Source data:
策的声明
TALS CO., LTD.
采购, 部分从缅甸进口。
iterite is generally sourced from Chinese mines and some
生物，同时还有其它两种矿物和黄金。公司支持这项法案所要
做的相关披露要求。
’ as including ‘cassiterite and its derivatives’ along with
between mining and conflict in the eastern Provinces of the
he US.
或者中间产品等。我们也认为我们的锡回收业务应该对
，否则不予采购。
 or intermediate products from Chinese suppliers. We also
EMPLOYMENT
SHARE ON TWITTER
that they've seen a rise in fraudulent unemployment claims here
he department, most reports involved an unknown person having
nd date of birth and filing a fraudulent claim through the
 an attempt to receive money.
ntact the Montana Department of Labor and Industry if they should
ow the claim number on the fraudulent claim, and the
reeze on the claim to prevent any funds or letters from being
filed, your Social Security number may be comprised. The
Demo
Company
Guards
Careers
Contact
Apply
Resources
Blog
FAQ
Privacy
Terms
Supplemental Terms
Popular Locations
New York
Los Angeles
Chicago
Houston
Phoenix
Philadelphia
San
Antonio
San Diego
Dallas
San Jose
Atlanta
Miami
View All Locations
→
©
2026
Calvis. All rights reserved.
---
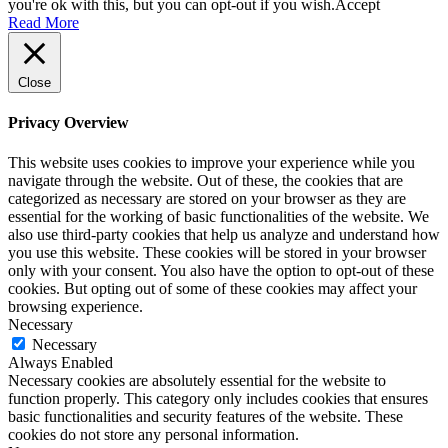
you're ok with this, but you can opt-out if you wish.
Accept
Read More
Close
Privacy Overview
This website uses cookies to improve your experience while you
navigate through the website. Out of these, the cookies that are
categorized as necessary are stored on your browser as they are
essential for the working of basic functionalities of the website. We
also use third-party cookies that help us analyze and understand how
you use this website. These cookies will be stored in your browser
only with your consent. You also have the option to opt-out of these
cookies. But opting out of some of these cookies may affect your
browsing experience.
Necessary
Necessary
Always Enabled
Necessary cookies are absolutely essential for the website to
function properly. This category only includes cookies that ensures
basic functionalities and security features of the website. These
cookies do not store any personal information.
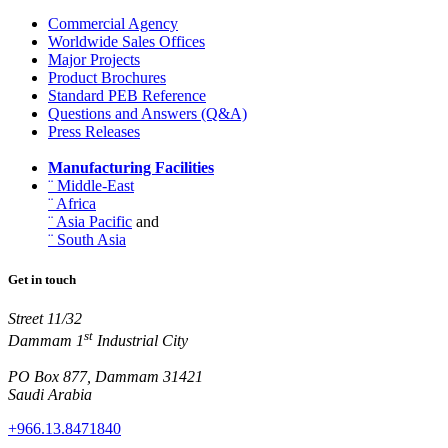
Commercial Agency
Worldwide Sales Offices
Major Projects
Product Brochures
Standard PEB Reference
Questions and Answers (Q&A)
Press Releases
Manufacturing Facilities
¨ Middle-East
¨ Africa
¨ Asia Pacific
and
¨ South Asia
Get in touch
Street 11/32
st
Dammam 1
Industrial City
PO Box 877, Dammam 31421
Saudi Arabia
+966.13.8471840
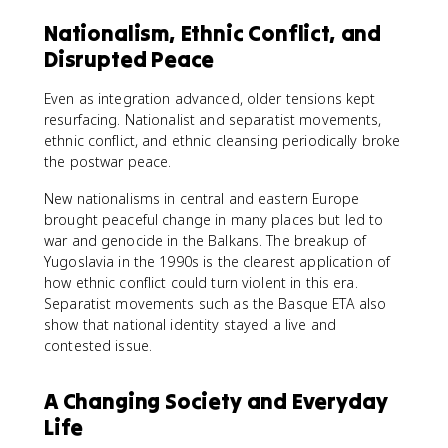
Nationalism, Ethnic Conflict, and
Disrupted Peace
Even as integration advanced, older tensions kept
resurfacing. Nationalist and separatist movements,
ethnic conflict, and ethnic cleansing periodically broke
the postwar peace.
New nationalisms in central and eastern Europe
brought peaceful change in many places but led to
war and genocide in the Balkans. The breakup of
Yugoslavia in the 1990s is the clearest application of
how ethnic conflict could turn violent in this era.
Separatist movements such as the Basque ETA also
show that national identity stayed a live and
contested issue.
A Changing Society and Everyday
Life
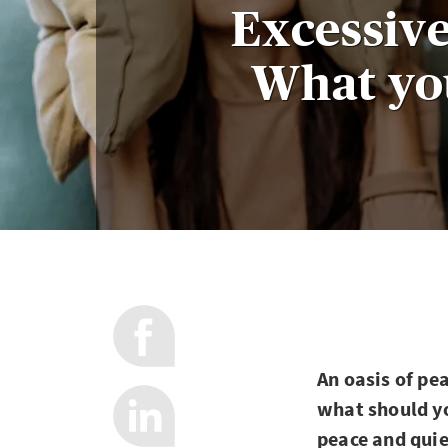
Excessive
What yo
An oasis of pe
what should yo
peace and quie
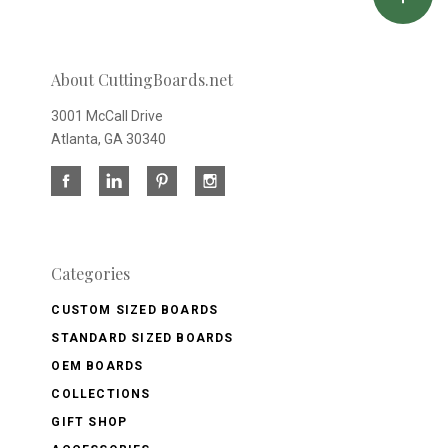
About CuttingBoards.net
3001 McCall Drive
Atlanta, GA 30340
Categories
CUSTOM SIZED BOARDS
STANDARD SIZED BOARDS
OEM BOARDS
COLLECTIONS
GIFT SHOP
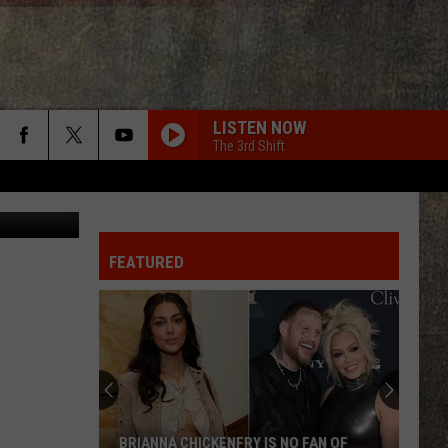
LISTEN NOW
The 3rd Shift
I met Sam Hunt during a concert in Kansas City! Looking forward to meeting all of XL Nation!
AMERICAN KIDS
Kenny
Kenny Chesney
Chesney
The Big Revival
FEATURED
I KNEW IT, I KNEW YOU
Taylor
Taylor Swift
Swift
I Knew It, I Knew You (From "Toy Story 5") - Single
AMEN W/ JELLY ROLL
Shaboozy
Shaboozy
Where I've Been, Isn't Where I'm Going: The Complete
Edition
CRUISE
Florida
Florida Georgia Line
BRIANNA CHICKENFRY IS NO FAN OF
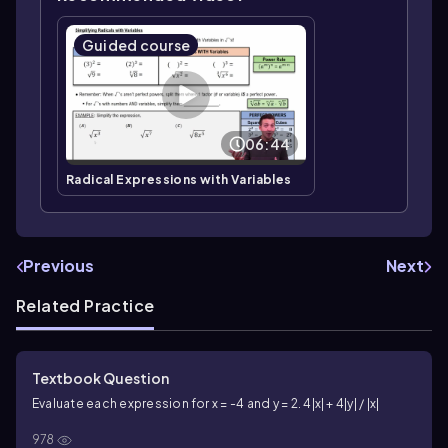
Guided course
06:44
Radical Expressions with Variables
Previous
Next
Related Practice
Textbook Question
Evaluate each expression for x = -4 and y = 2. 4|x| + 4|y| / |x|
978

* **WORK TO BE COMPLETED**
Pictures excluded, reproduce only the part above that opens with the line holding "Kenny Chesney" and closes with the line holding "Textbook Question", exactly as written.

* **EXERCISE ANSWER**
Kenny Chesney
Chesney
The Big Revival
FEATURED
I KNEW IT, I KNEW YOU
Taylor
Taylor Swift
Swift
I Knew It, I Knew You (From "Toy Story 5") - Single
AMEN W/ JELLY ROLL
Shaboozy
Shaboozy
Where I've Been, Isn't Where I'm Going: The Complete
Edition
CRUISE
Florida
Florida Georgia Line
BRIANNA CHICKENFRY IS NO FAN OF
Guided course
06:44
Radical Expressions with Variables
Previous
Next
Related Practice
Textbook Question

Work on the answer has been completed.